Anyway, if you do manage to survive the course by channelling your inner Jesus then you get to do a faceoff with the trapper. There are a variety of different ways the game can end; I’ve seen versus minigames where the trapper and the winning runner had to jump over a deadly skipping rope that killed them instantly like the world’s most dangerous cheesewire. There was Russian Roulette-esque one where the survivors were placed opposite sides of a revolver that rotated between them and reduced them to Swiss cheese if they were unlucky. On one map, the survivor and the trapper were pitted against each other in a tiny arena with only their melee weapons and forced to fight to the death like two opposing types of cheese. Okay, the cheese simile doesn’t work for that one. At least I tried.

As a runner, you don’t get any weapons except for your melee and Scouts are locked. The most popular choice for the mode seems to be the Medic because he has decent speed and regenerating health. The Amputator’s taunt can be useful for healing other runners who were harmed by the traps that don’t kill instantly. You can even keep people alive in damage-over-time areas. I saw one guy get dropped into acid and couldn’t escape; I helpfully kept him alive, much to his annoyance. Other popular choices are the Pyro and Spy.  Alternatively you can play as the Heavy if you dislike other people having fun.

As with all custom gamemodes that don’t fit the original principles of the game, Death Run has a bizarre variety in its map selection- that variety being the huge deviations in fairly decent maps and the eye-meltingly bad ones. You guys didn’t see the one where the giant, blocky phallus crushed  those people against a wall, but I did. I will always see it. In my nightmares. Every time I close my eyes. It is burned onto my retinas.

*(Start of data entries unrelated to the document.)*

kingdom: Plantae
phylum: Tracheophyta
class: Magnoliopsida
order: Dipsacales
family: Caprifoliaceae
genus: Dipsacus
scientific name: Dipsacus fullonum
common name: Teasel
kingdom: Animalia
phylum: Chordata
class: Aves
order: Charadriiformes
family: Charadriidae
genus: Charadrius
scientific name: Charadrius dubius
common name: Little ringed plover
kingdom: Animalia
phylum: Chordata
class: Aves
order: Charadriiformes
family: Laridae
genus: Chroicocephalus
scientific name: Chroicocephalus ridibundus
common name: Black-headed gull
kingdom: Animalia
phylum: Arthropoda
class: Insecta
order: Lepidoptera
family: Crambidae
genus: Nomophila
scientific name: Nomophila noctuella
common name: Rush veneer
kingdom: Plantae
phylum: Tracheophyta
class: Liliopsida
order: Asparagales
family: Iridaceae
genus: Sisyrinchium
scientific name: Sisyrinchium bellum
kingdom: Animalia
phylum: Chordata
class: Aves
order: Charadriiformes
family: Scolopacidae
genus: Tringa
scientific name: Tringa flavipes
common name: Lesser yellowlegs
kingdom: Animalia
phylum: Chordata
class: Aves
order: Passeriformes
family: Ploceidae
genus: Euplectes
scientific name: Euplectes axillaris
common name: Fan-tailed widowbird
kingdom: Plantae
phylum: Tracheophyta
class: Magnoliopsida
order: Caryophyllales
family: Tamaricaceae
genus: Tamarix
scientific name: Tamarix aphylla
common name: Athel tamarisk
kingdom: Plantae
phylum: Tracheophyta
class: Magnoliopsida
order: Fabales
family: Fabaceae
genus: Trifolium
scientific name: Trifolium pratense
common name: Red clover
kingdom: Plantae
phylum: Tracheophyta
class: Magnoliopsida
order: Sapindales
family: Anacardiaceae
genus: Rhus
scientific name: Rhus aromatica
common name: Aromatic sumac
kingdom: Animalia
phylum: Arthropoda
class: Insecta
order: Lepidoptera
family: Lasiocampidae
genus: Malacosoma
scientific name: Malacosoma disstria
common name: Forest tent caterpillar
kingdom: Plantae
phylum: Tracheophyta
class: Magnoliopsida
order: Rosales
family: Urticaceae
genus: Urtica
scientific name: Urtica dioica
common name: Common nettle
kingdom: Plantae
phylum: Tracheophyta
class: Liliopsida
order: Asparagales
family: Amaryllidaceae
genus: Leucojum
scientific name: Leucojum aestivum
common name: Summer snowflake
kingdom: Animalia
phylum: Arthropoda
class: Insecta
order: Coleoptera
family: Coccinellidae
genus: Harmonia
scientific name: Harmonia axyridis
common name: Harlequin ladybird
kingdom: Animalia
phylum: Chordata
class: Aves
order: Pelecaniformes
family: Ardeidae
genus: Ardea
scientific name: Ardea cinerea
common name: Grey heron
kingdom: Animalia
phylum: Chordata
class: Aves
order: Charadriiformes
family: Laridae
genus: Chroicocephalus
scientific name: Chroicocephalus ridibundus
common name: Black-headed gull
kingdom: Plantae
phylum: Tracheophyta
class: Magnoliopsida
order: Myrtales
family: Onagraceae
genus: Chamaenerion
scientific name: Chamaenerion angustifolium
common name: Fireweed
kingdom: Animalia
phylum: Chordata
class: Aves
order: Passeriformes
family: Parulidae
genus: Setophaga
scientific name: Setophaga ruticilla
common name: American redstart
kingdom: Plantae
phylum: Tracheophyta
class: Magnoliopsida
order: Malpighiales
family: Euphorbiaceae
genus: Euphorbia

Some of the traps are pretty inventive and- dare I say it- funny. Remember when I said Gabe Newell ate people? Some of the runners were sucked into his mouth and he killed them. Another cool map, entitled ‘Safety First’, depicted a construction site with all of the health and safety requirements infringed. Giant wrecking balls slammed people off walkways. A bulldozer crushed someone into the ground. One unlucky sod fell into a pit that gradually filled with cement, leaving only his head exposed. He died, by the way. They all died.

On the other hand, there are some truly awful traps. One of the traps I hate is the killing doorways; two or three doorways are presented to the runners and only one won’t kill them instantly. The problem here is that, because people don’t want to die, they don’t walk through any of them. People stand there and stare at the doors, each one waiting for someone else to take the bullet. It really is infuriating, especially when you’ve already died and you’re stuck watching them. Go on, walk through the door. I hope you die, you selfish bastard. Not wanting to be killed is so cruel to others.

All in all, Death Run is a refreshing break from the main game and from other mods too. Playing as the trapper is just as much fun as playing as a runner and the thrill of causing the deaths of several innocent people at the touch of a button is exhilarating. Now I know why people become world leaders.